U.S. President Joe Biden is scheduled to address the United Nations General Assembly in New York later on Wednesday. Mr. Zelensky is also due to address the gathering by video link.

In Beijing, Chinese Foreign Ministry spokesperson Wang Wenbin told a regularly scheduled press conference that “all countries’ legitimate security concerns should be taken seriously, and all efforts conducive to the peaceful settlement of the crisis should be supported.” While China was initially seen as supportive of Russia’s justifications for invading Ukraine, Mr. Putin said Chinese President Xi Jinping had “questions and concerns” about the conflict when the two leaders met in Uzbekistan earlier this month.

Defence Minister Sergei Shoigu said Russia initially planned to call up 300,000 reservists who already had combat experience, from a much larger pool estimated at 2 million.
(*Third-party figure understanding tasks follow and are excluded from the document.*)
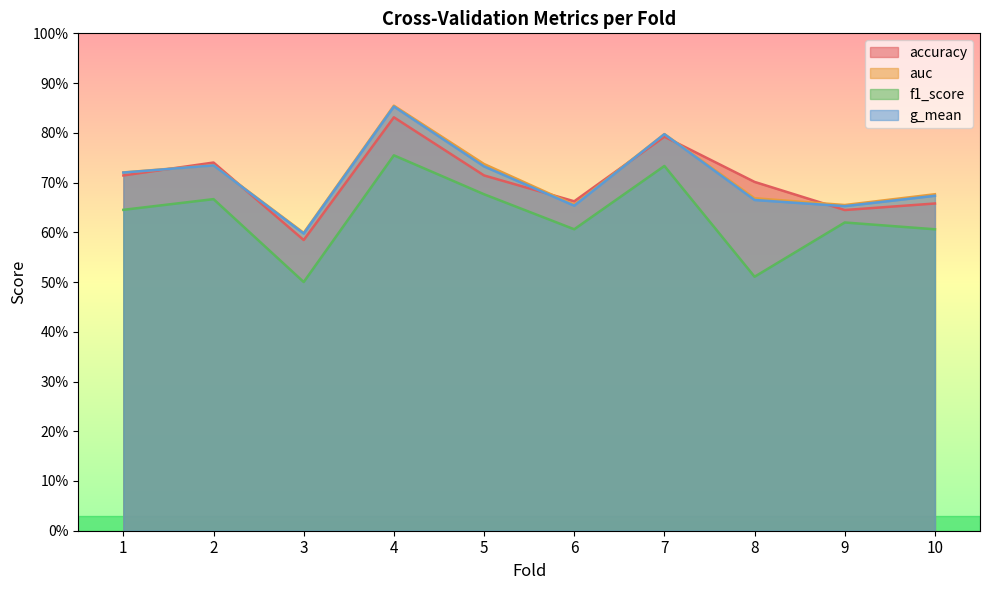

List the labels in order of auc value, smallest first.

3, 9, 6, 8, 10, 1, 2, 5, 7, 4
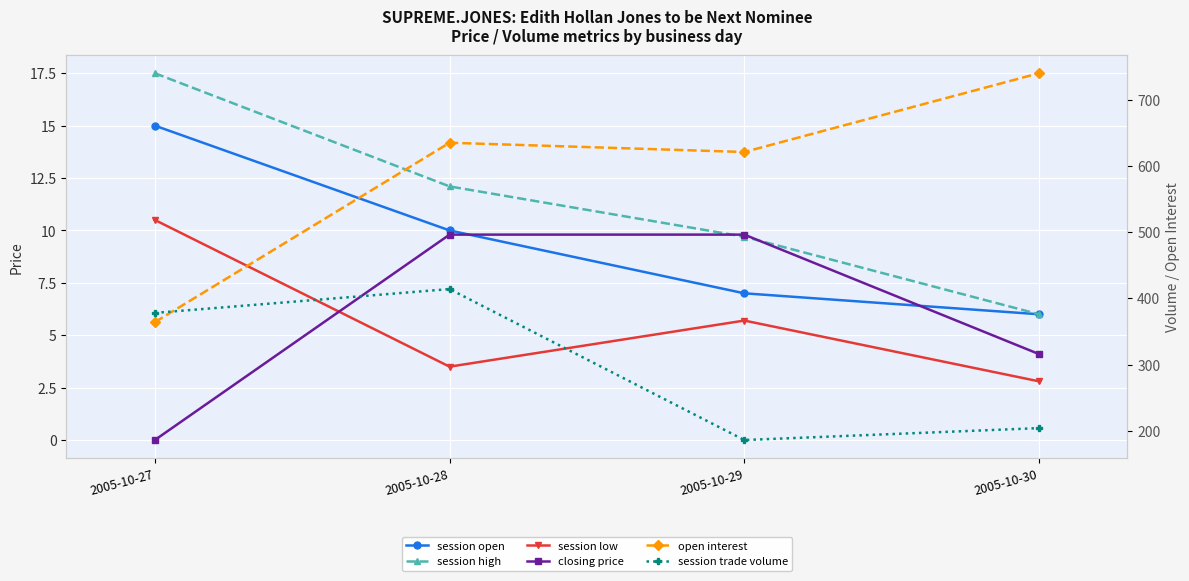

Reading left to right, list all the values displayed in this chart.

session open: 15.0	10.0	7.0	6.0
session high: 17.5	12.1	9.7	6.0
session low: 10.5	3.5	5.7	2.8
closing price: 0.0	9.8	9.8	4.1
open interest: 364.0	635.0	621.0	740.0
session trade volume: 378.0	414.0	186.0	204.0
A presidential order posted on the Kremlin website put no restriction on the number of people who could be called up.

Mr. Shoigu said Russia had 25 million potential conscripts, but said the military would not be dragging people unwillingly off the street, as happened during Russia’s two wars in Chechnya in the 1990s and early 2000s.

Mr. Shoigu said 5,397 Russian soldiers had been killed in Ukraine since the start of what the Kremlin calls its “special military operation” on Feb. 24. Ukrainian and Western officials have estimated the Russian death toll to be many times higher, even before this month’s offensive around Kharkiv.

The Kremlin is believed to have waited to declare a partial mobilization out of fears of backlash from Russian society, which broadly supports the war but has so far been largely unaffected by it. Immediately after Mr. Putin’s speech on Wednesday, the Vesna youth movement called for protests across Russia.

“Thousands of Russian men – fathers, brothers and husbands – will be thrown into the meat grinder of war. What will they die for? Why will mothers and children shed tears? For Putin’s palace? Now the war will truly come to every home and every family,” Vesna said in a statement posted to its Telegram channel.

Criticizing the war, or “discrediting the armed forces,” was made a crime in Russia earlier this year. Convictions on certain charges can lead to sentences of up to 15 years in prison.